As outlined in an article from The New York Times, the E.C.B.’s bond repurchasing program is now scheduled to end in 2017 instead of 2016, extending the program an additional year. This action could be explained by policy makers fears about the European Union’s worryingly low inflation rate, which currently stands at .1 percent while the E.C.B.’s target inflation rate is 2 percent.
Another explanation for the E.C.B. altering its policy could be the looming rate hike from the United States Federal Reserve that many analysts believe is due to come before the year is out. Indicators such as consistently solid labour reports and improved levels of inflation point to Janet Yellen, Chairwoman of the U.S. Federal Reserve, lifting the federal funds rate for banks in the U.S..

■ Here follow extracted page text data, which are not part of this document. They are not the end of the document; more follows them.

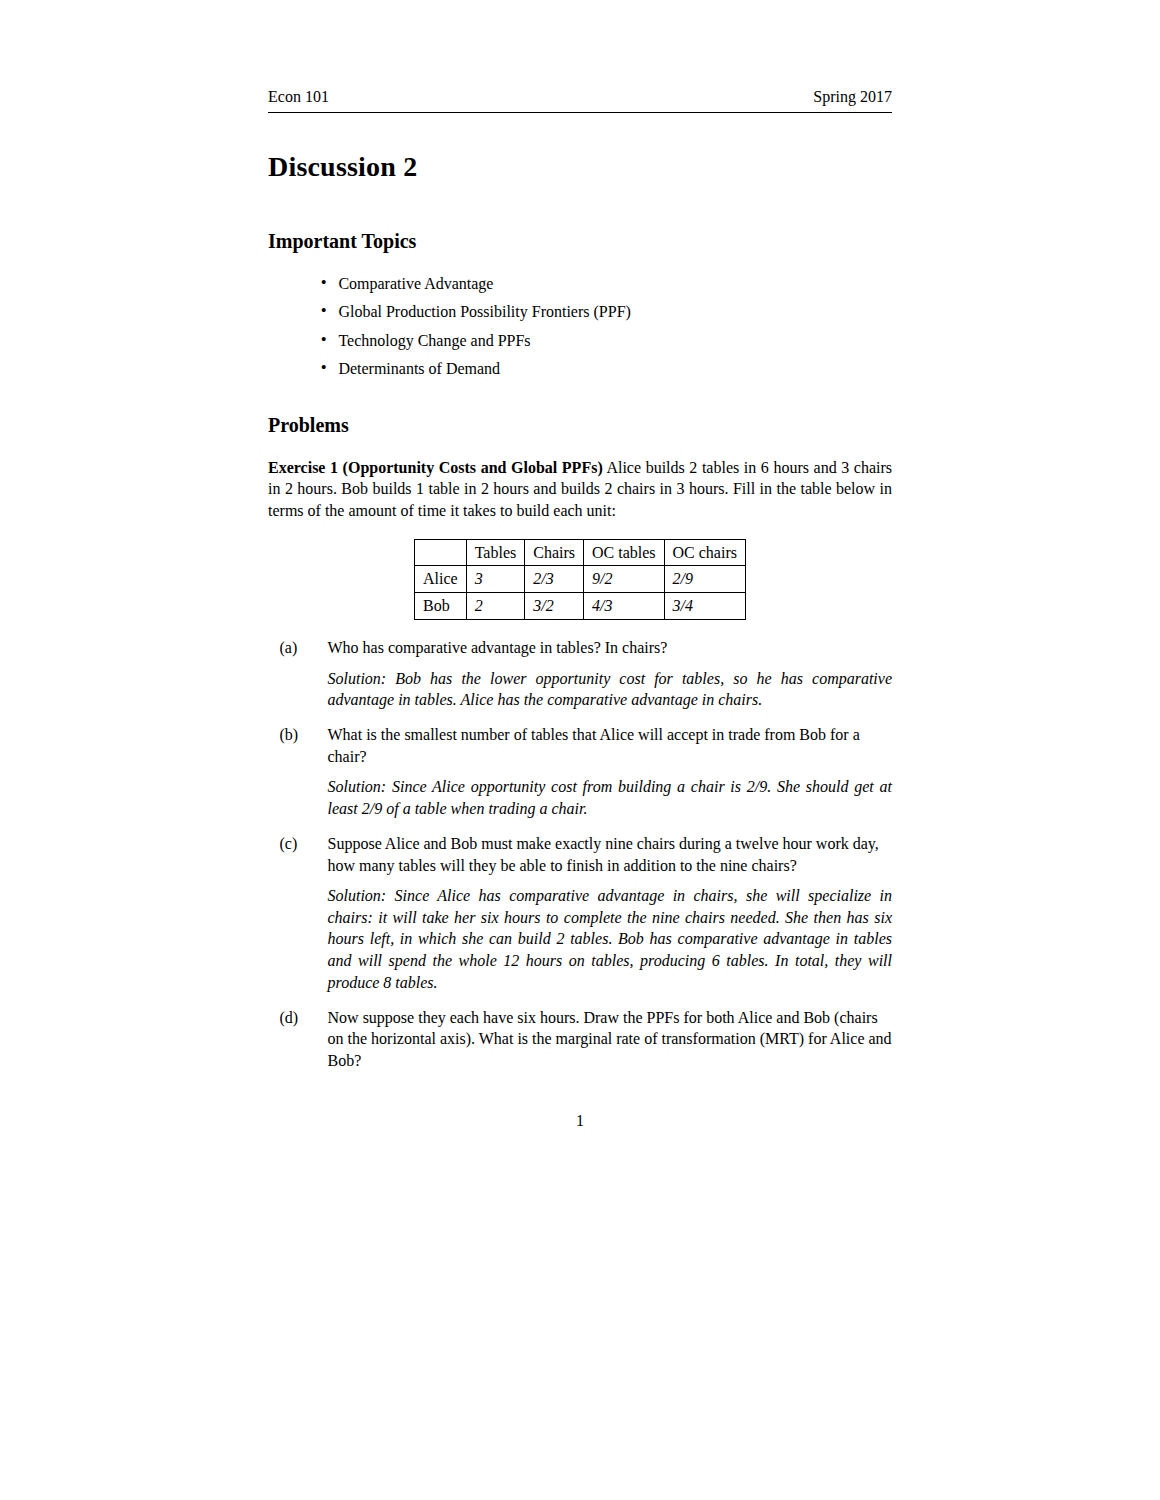Econ 101 Spring 2017
Discussion 2
Important Topics
Comparative Advantage
Global Production Possibility Frontiers (PPF)
Technology Change and PPFs
Determinants of Demand
Problems
Exercise 1 (Opportunity Costs and Global PPFs) Alice builds 2 tables in 6 hours and 3 chairs in 2 hours. Bob builds 1 table in 2 hours and builds 2 chairs in 3 hours. Fill in the table below in terms of the amount of time it takes to build each unit:
| | Tables | Chairs | OC tables | OC chairs |
| --- | --- | --- | --- | --- |
| Alice | 3 | 2/3 | 9/2 | 2/9 |
| Bob | 2 | 3/2 | 4/3 | 3/4 |
Who has comparative advantage in tables? In chairs?
Solution: Bob has the lower opportunity cost for tables, so he has comparative advantage in tables. Alice has the comparative advantage in chairs.
What is the smallest number of tables that Alice will accept in trade from Bob for a chair?
Solution: Since Alice opportunity cost from building a chair is 2/9. She should get at least 2/9 of a table when trading a chair.
Suppose Alice and Bob must make exactly nine chairs during a twelve hour work day, how many tables will they be able to finish in addition to the nine chairs?
Solution: Since Alice has comparative advantage in chairs, she will specialize in chairs: it will take her six hours to complete the nine chairs needed. She then has six hours left, in which she can build 2 tables. Bob has comparative advantage in tables and will spend the whole 12 hours on tables, producing 6 tables. In total, they will produce 8 tables.
Now suppose they each have six hours. Draw the PPFs for both Alice and Bob (chairs on the horizontal axis). What is the marginal rate of transformation (MRT) for Alice and Bob?
1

After the E.C.B. lowered the interest rate that it charges to banks to hold funds from -.2 percent to -.3 percent, banks will now have more of an incentive to loan money and to do more business. However, according to a report from The Economist, investors expected a more dramatic policy decision from Draghi– the man who promised “to do whatever it takes to save the Euro” –than a .1 percent move.
Investors responses to the shift in policy has made the European economic forecast look bleak with the Euro Stoxx 50 index plunging three percent since Draghi’s announcement and the Euro’s currency strengthening. Normally, the increase in the value of a country’s currency indicates less willingness from foreigners to import that particular country’s goods, leaving the economy in a less favorable trading environment.
It used to be that bankers operated in more mysterious ways with less direct communication to the public. However, as the economy has become one of the chief concerns for the stability of a country, central bankers, like Yellen and Draghi, have become public figures, doing their best to clearly communicate the basic reasoning behind the decisions they make based off of complex financial models. Before Draghi’s press conference on Thursday, investors generally embraced his public statements with open arms. Despite investors timid reactions to the policy move, in a report from The New York Times Draghi is cited as expressing confidence that, given time, the public will realize that his decision was correct. Only time will tell.